Requirement for Nitrogen Balance in Young Adults Studied at Two Levels of Nitrogen Intake1

Marian E. Swendseid, Ruth J. Feeley, Cheryl L. Harris and Stewart G. Tuttle

Department of Home Economics, University of California and the Veterans Administration, Los Angeles, California

Young men and women subjects were fed varying amounts of egg as a source of the essential amino acids, with the total nitrogen in the diet being held constant at either 6.5 gm or 13 gm per day by the addition of non-essential nitrogen in the form of glycine and diammonium citrate.

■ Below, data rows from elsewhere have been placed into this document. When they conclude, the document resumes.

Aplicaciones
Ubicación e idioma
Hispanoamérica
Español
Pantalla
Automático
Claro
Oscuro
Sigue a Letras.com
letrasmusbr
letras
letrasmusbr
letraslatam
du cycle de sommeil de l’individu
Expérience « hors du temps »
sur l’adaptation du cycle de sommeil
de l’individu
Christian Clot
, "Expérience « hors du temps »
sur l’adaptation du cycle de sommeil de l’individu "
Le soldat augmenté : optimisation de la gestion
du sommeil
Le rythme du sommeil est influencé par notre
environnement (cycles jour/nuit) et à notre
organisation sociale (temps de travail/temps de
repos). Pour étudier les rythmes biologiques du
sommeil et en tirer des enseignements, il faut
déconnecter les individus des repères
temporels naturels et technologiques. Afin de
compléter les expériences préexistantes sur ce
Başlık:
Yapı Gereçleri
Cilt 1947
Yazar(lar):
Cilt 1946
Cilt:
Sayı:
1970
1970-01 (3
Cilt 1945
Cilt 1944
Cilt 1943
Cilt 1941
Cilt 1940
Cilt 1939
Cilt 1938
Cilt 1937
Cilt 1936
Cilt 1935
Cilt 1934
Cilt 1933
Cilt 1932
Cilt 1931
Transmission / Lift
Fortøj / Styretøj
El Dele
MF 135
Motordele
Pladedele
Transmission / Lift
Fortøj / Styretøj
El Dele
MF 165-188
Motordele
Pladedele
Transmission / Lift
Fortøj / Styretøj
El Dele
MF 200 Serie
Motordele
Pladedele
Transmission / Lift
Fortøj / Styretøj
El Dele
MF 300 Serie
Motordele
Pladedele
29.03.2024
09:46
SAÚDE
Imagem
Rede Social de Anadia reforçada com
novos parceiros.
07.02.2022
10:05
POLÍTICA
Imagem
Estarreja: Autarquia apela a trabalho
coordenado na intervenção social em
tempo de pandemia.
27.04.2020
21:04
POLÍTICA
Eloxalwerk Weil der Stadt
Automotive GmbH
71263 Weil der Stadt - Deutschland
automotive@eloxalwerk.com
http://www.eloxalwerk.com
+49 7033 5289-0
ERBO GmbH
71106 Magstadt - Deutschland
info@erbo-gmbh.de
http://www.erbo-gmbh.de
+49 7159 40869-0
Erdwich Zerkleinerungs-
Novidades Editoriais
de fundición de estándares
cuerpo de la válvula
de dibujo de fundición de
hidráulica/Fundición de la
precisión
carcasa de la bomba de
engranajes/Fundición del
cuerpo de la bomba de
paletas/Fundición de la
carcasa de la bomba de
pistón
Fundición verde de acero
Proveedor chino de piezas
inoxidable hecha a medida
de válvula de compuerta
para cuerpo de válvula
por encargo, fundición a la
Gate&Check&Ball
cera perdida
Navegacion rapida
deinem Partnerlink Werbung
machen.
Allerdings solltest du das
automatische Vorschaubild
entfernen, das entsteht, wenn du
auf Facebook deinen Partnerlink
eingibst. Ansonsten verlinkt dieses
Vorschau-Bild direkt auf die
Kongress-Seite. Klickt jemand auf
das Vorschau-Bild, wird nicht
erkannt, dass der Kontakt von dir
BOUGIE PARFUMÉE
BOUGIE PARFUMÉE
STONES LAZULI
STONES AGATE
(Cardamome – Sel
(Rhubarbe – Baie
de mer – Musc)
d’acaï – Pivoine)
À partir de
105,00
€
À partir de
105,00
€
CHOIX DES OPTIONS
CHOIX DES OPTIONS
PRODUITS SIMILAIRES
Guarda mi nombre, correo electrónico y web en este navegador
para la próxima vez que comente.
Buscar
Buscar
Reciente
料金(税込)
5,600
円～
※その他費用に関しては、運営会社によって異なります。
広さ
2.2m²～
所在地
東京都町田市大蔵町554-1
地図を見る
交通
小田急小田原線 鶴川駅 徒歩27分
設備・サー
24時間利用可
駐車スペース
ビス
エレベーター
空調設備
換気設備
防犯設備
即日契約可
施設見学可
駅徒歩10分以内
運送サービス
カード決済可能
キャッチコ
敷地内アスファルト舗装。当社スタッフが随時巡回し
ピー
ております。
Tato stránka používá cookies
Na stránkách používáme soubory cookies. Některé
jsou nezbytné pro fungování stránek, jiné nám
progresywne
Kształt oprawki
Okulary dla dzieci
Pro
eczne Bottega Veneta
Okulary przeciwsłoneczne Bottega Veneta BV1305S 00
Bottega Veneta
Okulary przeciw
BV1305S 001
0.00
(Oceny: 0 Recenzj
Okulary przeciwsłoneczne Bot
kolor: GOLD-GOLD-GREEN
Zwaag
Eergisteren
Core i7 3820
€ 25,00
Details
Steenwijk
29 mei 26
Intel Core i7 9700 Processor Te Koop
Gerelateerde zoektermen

In 6 of 7 subjects, nitrogen equilibrium was attained when 100 gm of egg supplied the essential amino acids at 6.5 gm total nitrogen intake. The range of requirements was from 80 to 120 gm of egg, (10 to 15 gm of egg protein). At a 13 gm total nitrogen intake, the range of requirements for nitrogen equilibrium was from 80 to 200 gm egg. The 6 subjects who were studied at both levels of nitrogen intake did not show a consistent variation in the requirement for egg and thus for essential amino acids when the dietary nitrogen was increased.


1 Supported by research grant A-1347 from the National Institutes of Health, Public Health Service. Presented in part before the meeting of the Federation of American Societies for Experimental Biology, March 1958 (Federation Proc., 17: 319).

Manuscript received 13 November 1958.